[Per-instance keypoint data]
━━━━
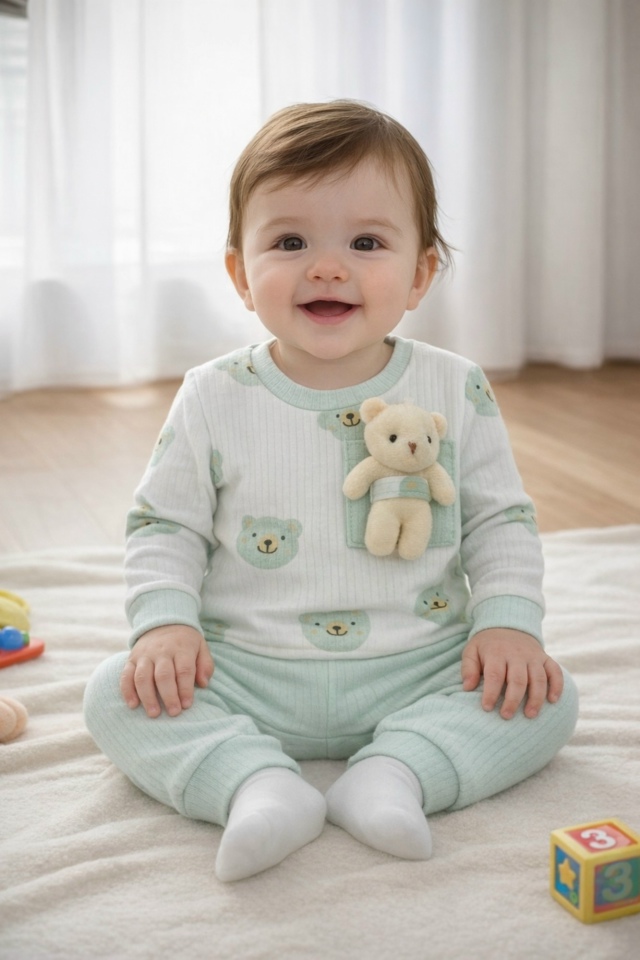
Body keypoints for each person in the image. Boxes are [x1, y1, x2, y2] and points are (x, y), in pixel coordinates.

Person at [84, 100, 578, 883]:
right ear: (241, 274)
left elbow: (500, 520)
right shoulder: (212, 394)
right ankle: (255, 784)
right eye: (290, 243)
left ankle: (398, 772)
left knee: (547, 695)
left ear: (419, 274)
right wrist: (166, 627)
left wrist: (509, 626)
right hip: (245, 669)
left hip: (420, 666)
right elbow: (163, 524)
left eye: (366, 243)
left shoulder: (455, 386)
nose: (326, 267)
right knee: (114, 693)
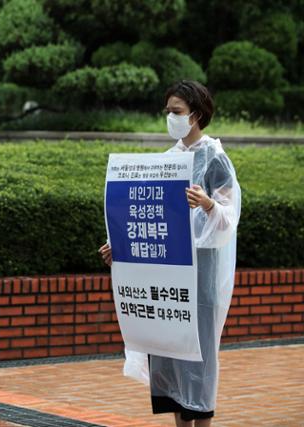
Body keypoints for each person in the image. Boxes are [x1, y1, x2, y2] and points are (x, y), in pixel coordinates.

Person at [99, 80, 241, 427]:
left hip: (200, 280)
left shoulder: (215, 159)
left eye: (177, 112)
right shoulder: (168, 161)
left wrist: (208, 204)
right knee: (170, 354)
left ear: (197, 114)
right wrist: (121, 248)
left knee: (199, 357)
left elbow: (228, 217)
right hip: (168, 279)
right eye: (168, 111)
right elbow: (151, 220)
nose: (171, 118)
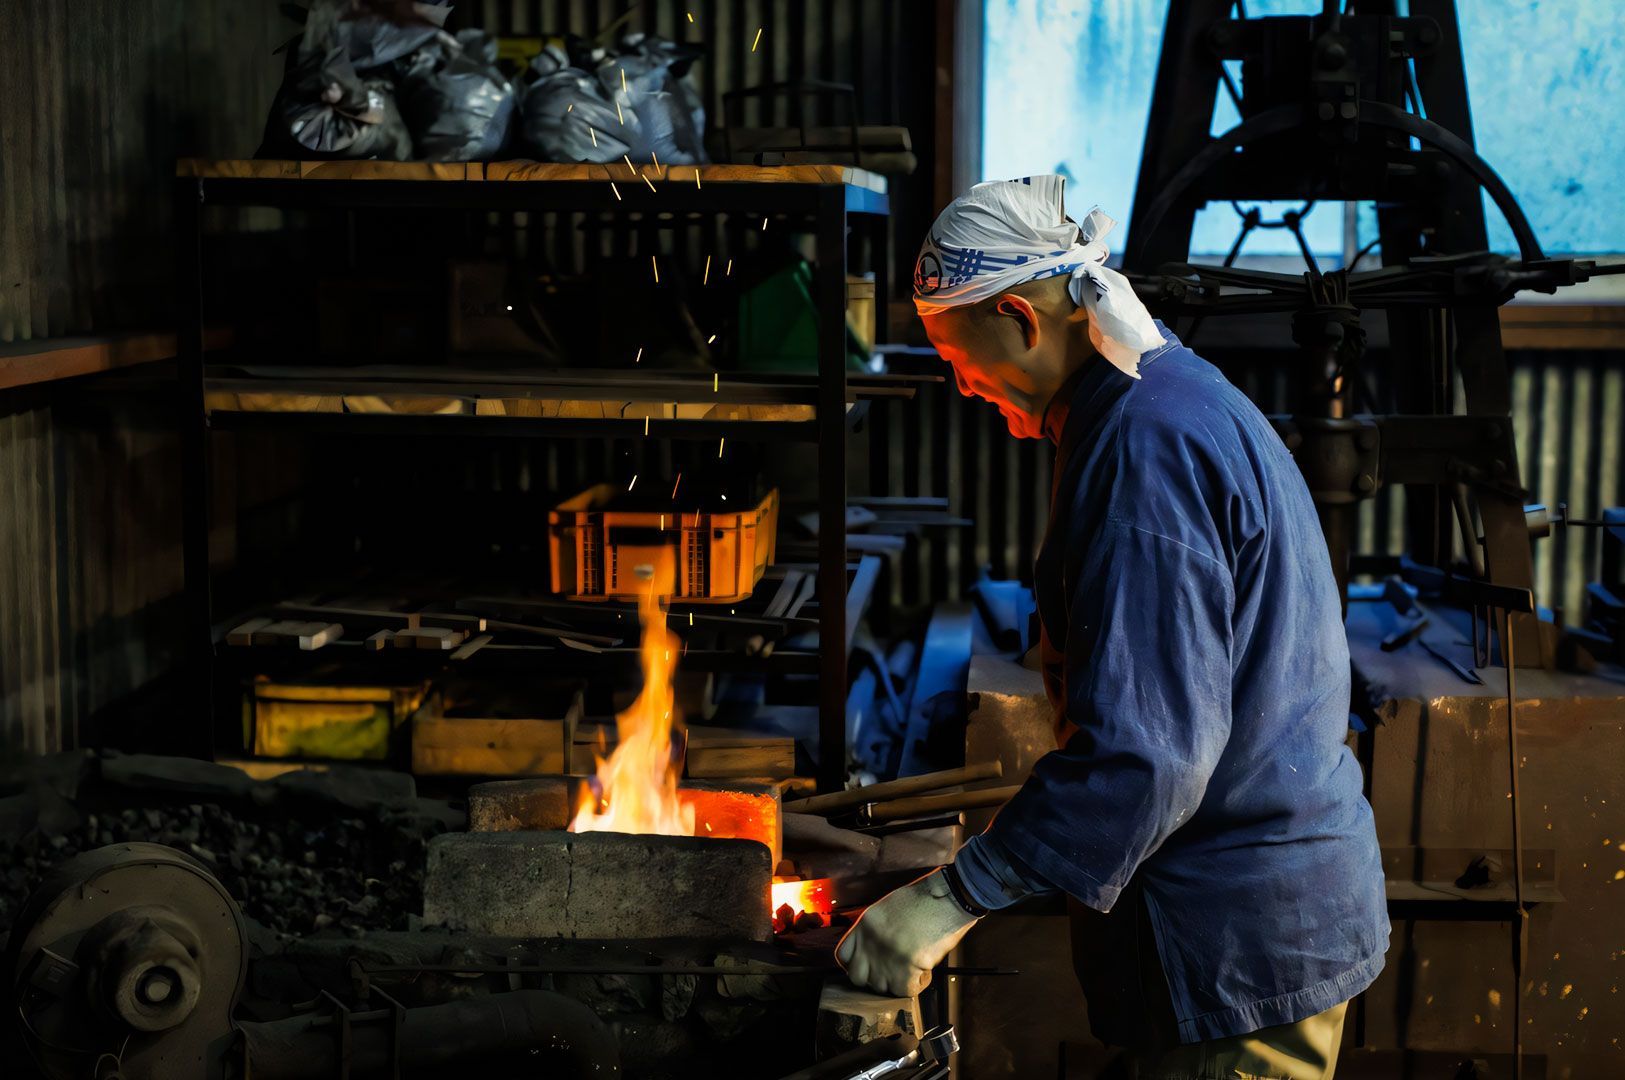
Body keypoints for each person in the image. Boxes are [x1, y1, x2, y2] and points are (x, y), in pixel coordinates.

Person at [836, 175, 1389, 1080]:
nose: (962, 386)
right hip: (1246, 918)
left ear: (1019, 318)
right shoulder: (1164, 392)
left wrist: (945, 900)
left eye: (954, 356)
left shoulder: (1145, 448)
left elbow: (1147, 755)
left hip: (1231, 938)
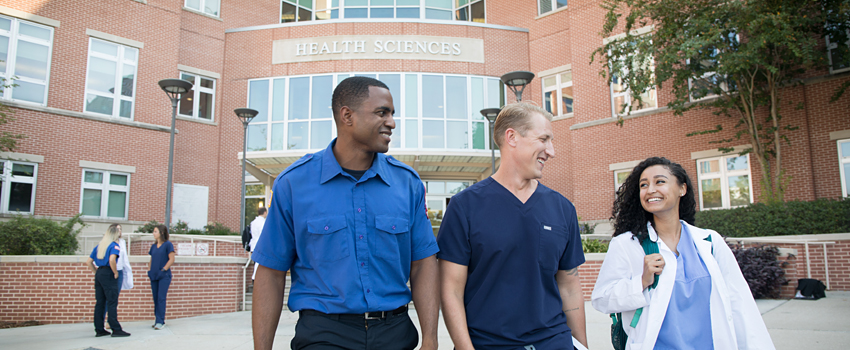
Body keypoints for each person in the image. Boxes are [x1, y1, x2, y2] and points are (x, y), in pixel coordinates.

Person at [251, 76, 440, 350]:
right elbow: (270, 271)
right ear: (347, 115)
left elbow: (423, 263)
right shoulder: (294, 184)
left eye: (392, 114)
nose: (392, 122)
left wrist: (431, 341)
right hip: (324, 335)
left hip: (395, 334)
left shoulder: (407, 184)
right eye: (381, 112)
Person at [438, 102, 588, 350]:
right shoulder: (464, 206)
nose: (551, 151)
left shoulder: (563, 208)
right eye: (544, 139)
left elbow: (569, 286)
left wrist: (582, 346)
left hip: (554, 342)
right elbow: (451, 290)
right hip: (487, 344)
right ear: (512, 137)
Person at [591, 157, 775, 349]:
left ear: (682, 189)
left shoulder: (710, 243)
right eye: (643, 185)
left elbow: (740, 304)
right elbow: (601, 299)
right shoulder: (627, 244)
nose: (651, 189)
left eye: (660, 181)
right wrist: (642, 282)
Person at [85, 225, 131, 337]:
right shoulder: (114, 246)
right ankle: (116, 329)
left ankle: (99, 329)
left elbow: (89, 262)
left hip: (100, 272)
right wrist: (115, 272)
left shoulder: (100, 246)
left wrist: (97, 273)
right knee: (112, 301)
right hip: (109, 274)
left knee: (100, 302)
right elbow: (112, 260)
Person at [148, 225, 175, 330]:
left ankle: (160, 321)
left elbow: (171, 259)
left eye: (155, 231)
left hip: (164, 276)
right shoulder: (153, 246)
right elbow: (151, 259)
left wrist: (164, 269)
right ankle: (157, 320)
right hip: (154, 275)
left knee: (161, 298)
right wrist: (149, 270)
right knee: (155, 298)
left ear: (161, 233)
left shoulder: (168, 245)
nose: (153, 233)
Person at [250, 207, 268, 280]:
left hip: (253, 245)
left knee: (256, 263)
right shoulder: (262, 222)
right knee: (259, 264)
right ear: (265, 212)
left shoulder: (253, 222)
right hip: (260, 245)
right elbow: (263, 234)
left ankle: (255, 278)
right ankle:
━━━━
*Exercise description*.
Please set down only the lines from the first line of the records above through the line that has "left eye: (366, 243)", exactly, and not the pictures.

*Written response*.
Body keypoints for each person in the image. Boxes are [x1, y1, x2, y2] and points are (x, y), in pixel coordinates.

Person at [84, 100, 578, 883]:
right ear: (241, 274)
left elbow: (500, 520)
right shoulder: (212, 394)
right ankle: (255, 784)
right eye: (290, 243)
left ankle: (398, 772)
left knee: (547, 695)
left ear: (419, 274)
right wrist: (166, 627)
left wrist: (509, 626)
right hip: (245, 669)
left hip: (420, 666)
right elbow: (163, 524)
left eye: (366, 243)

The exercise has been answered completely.